Que Antonio Saca tenía aún un círculo de influencia en las esferas del poder del país –incluido el sistema de justicia– con el que el resultado de todo el proceso podía ser incluso más adverso a la pena alcanzada. Es decir, el expresidente aún guarda algunos de los aliados que pudo comprar cuando estuvo en el despacho del Ejecutivo. No en balde muchas de las veces en las que hablaba con la prensa, Saca nunca dejó de referirse a sí mismo, y en tercera persona, como “presidente Saca”, aunque hacía años que había terminado su mandato.

El caso Saca ha ilustrado los excesos de cinco años de licencia para abusar del poder que representa la envestidura presidencial. Calcado a lo que se ha hecho público del proceso que se le sigue a Funes. Pero la historia no comienza ni termina con ellos. Los inquilinos de la Casa Presidencial nunca han rendido cuentas como se debe. La historia nos condena. En mayor o menor medida, pero siempre ha sido igual. Desde que El Salvador es El Salvador, el poder ha estado hermanado con los abusos.

La corrupción –tráfico de influencia cuanto menos– encarnada en la figura del presidente no ha discriminado origen, clase social, nivel educativo y mucho menos ideología. La estafeta ha ido pasando de administración en administración, desde la repartición de tierras a los aliados políticos en los años posteriores a la independencia, pasando por la república cafetalera, las décadas más oscuras de la dictadura militar, hasta llegar a los gobiernos de la posguerra.

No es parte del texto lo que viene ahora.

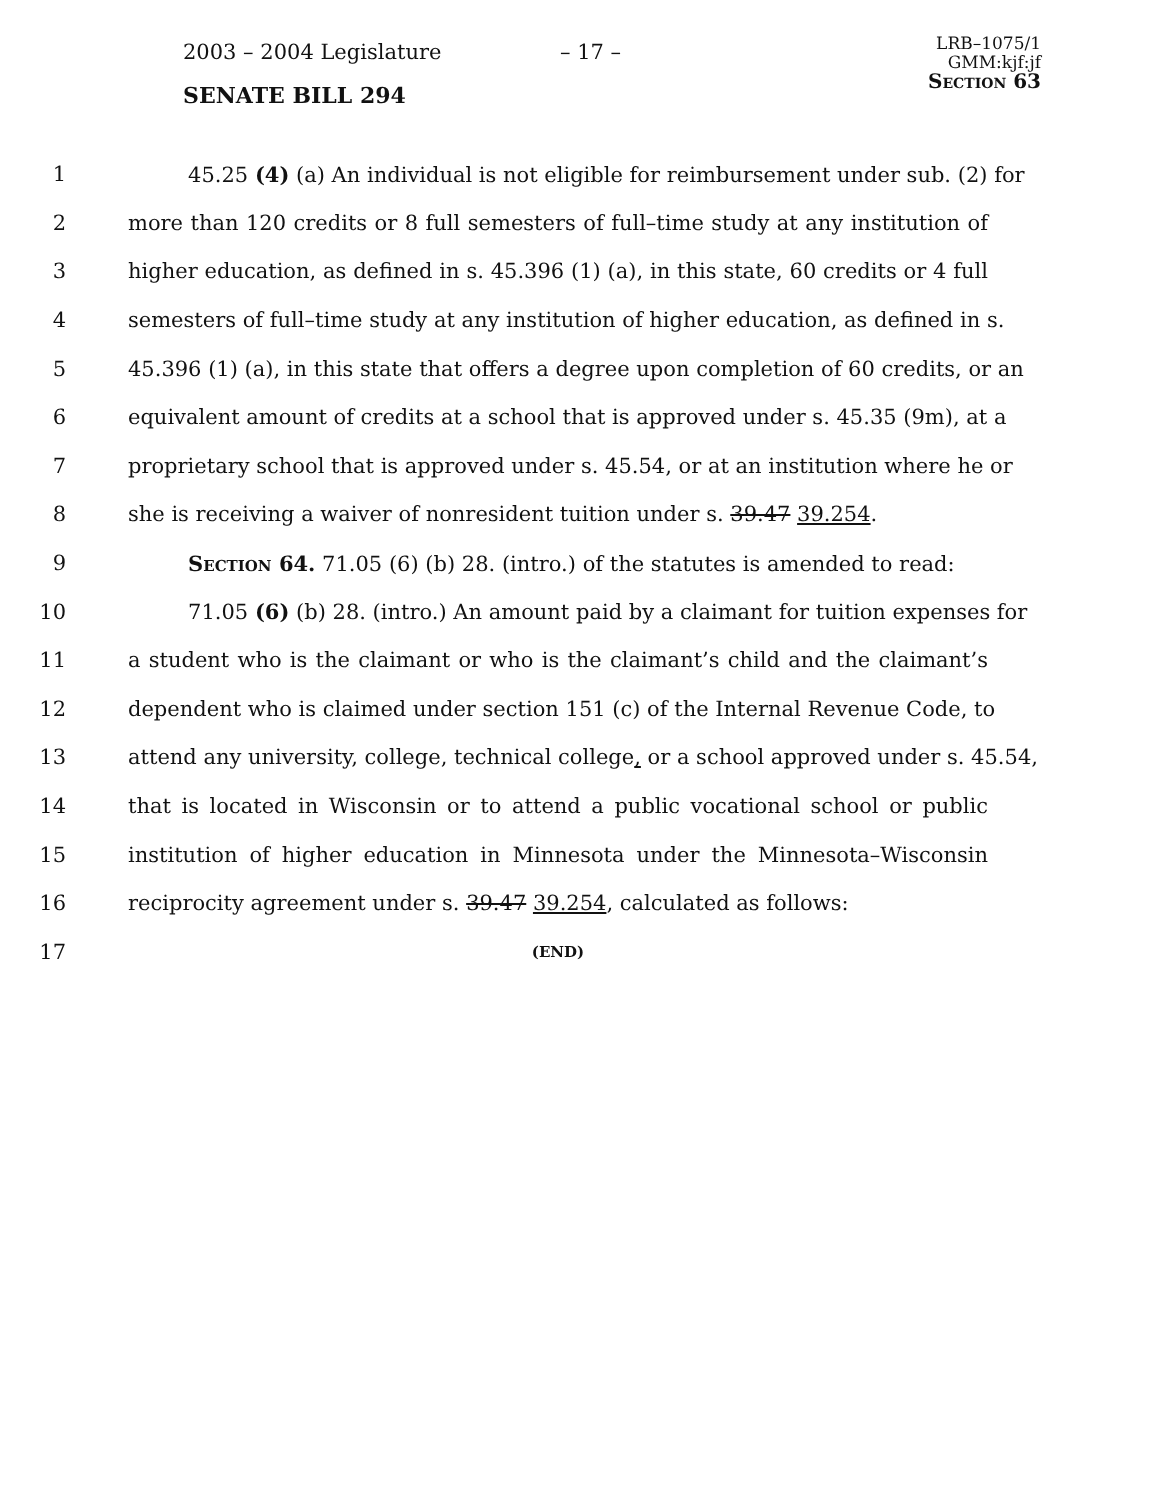2003 – 2004 Legislature – 17 –
SENATE BILL 294
LRB–1075/1
GMM:kjf:jf
Section 63
1 45.25 (4) (a) An individual is not eligible for reimbursement under sub. (2) for
2 more than 120 credits or 8 full semesters of full–time study at any institution of
3 higher education, as defined in s. 45.396 (1) (a), in this state, 60 credits or 4 full
4 semesters of full–time study at any institution of higher education, as defined in s.
5 45.396 (1) (a), in this state that offers a degree upon completion of 60 credits, or an
6 equivalent amount of credits at a school that is approved under s. 45.35 (9m), at a
7 proprietary school that is approved under s. 45.54, or at an institution where he or
8 she is receiving a waiver of nonresident tuition under s. 39.47 39.254.
9 Section 64. 71.05 (6) (b) 28. (intro.) of the statutes is amended to read:
10 71.05 (6) (b) 28. (intro.) An amount paid by a claimant for tuition expenses for
11 a student who is the claimant or who is the claimant’s child and the claimant’s
12 dependent who is claimed under section 151 (c) of the Internal Revenue Code, to
13 attend any university, college, technical college, or a school approved under s. 45.54,
14 that is located in Wisconsin or to attend a public vocational school or public
15 institution of higher education in Minnesota under the Minnesota–Wisconsin
16 reciprocity agreement under s. 39.47 39.254, calculated as follows:
17 (END)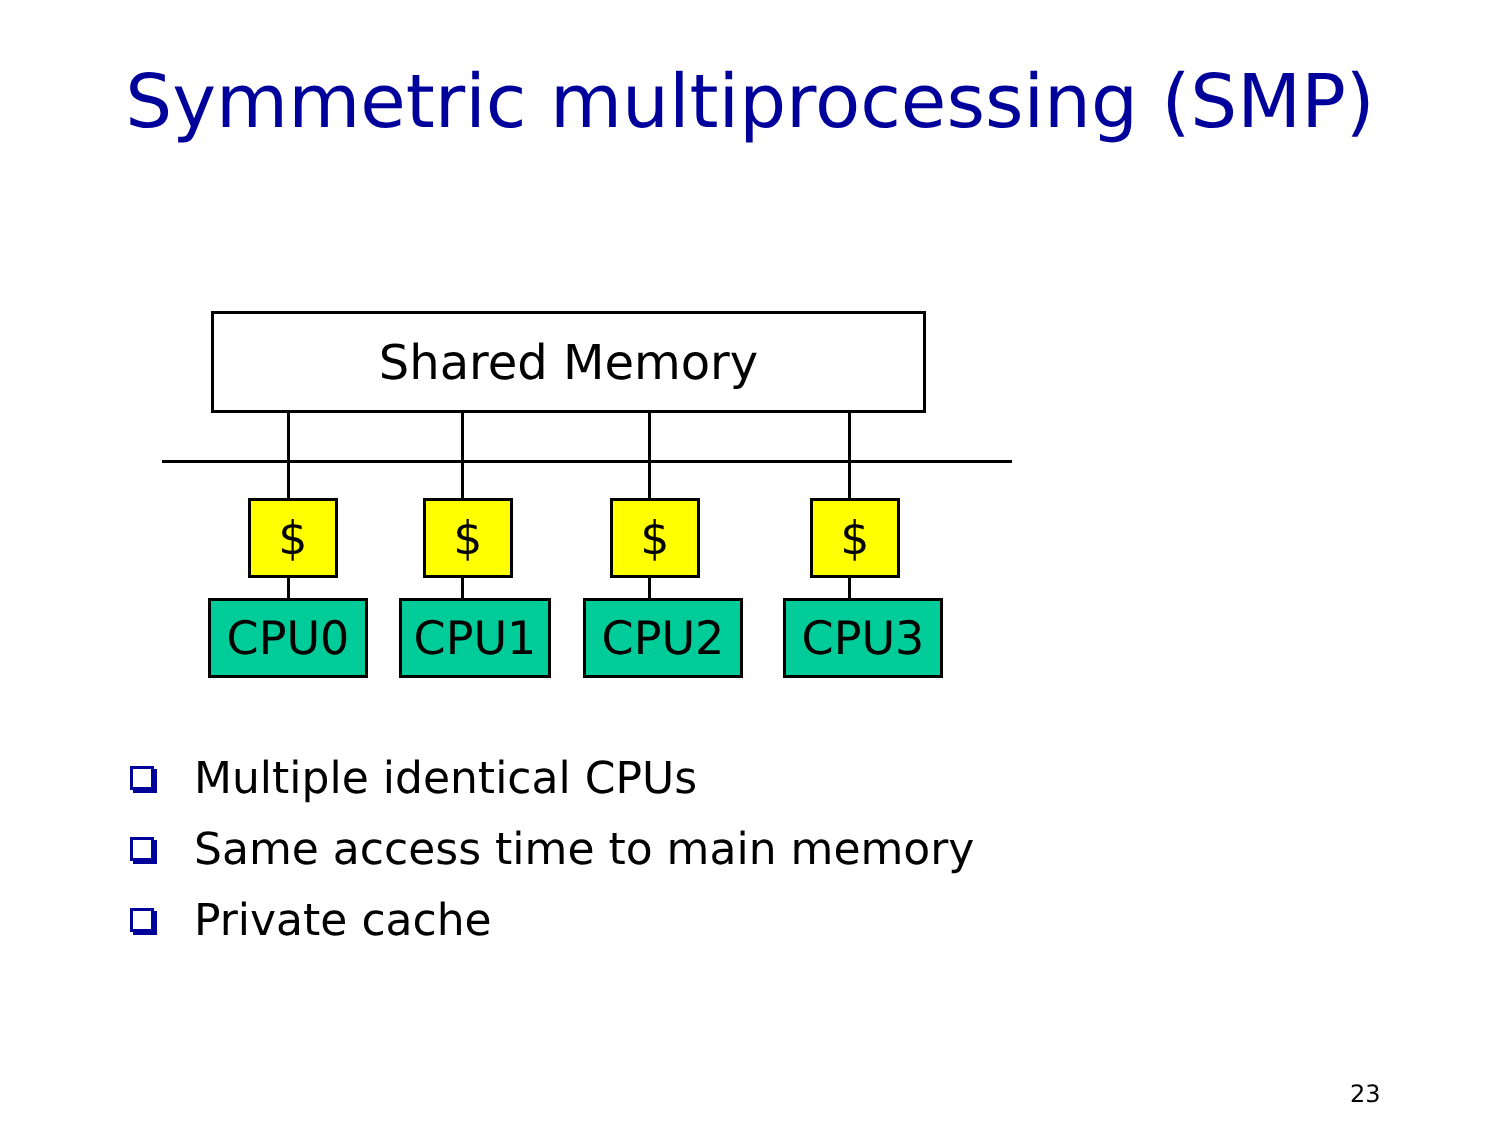Symmetric multiprocessing (SMP)
Shared Memory
$ $ $ $
CPU0 CPU1 CPU2 CPU3
Multiple identical CPUs
Same access time to main memory
Private cache
23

Duele pensar en todos los casos que nunca salieron ni saldrán a la luz pública solo en el siglo XX. Duele pensar en toda la gente humilde que ha vivido las peores penurias en el silencio que arropa a la pobreza más extrema. A tanta gente que se le negó un servicio con la excusa de que no había recursos. Bien dicen los economistas del Instituto Centroamericano de Estudios Fiscales (ICEFI) y de otros tanques de pensamiento que los países de la región no son pobres, sino que han sido mal administrados y son sumamente desiguales.

El presidente de la república –independientemente quién sea– es el que más debe rendir cuentas y nunca lo ha hecho como se debe. No solo se trata de dar las cifras alegres del trabajo en un acto de rendición de cuentas a la medida, sino de aclarar las deudas que se arrastran. Hay que bajarlo del feudo que se ha creado en Casa Presidencial y los negocios turbios que se maquilan en esta instancia. ¿Por qué seguir tolerando que una persona y su séquito acumulen tanto poder? El caso de Elías Antonio Saca es solo un agrio comienzo.